→ Prompt
Quote the text of the entries word for word, starting at the beginning of the entries and ending with the line that contains "yeniden pozisyon alması". Leave the pictures out of your answer.

┌────────

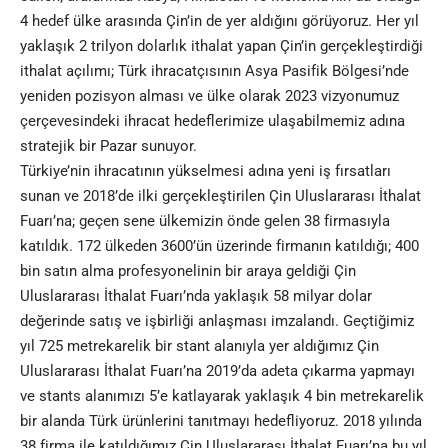
4 hedef ülke arasında Çin’in de yer aldığını görüyoruz. Her yıl
yaklaşık 2 trilyon dolarlık ithalat yapan Çin’in gerçekleştirdiği
ithalat açılımı; Türk ihracatçısının Asya Pasifik Bölgesi’nde
yeniden pozisyon alması ve ülke olarak 2023 vizyonumuz
çerçevesindeki ihracat hedeflerimize ulaşabilmemiz adına
stratejik bir Pazar sunuyor.
Türkiye’nin ihracatının yükselmesi adına yeni iş fırsatları
sunan ve 2018’de ilki gerçekleştirilen Çin Uluslararası İthalat
Fuarı’na; geçen sene ülkemizin önde gelen 38 firmasıyla
katıldık. 172 ülkeden 3600’ün üzerinde firmanın katıldığı; 400
bin satın alma profesyonelinin bir araya geldiği Çin
Uluslararası İthalat Fuarı’nda yaklaşık 58 milyar dolar
değerinde satış ve işbirliği anlaşması imzalandı. Geçtiğimiz
yıl 725 metrekarelik bir stant alanıyla yer aldığımız Çin
Uluslararası İthalat Fuarı’na 2019’da adeta çıkarma yapmayı
ve stants alanımızı 5’e katlayarak yaklaşık 4 bin metrekarelik
bir alanda Türk ürünlerini tanıtmayı hedefliyoruz. 2018 yılında
38 firma ile katıldığımız Çin Uluslararası İthalat Fuarı’na bu yıl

└────────

→ Solution to this problem
4 hedef ülke arasında Çin’in de yer aldığını görüyoruz. Her yıl
yaklaşık 2 trilyon dolarlık ithalat yapan Çin’in gerçekleştirdiği
ithalat açılımı; Türk ihracatçısının Asya Pasifik Bölgesi’nde
yeniden pozisyon alması ve ülke olarak 2023 vizyonumuz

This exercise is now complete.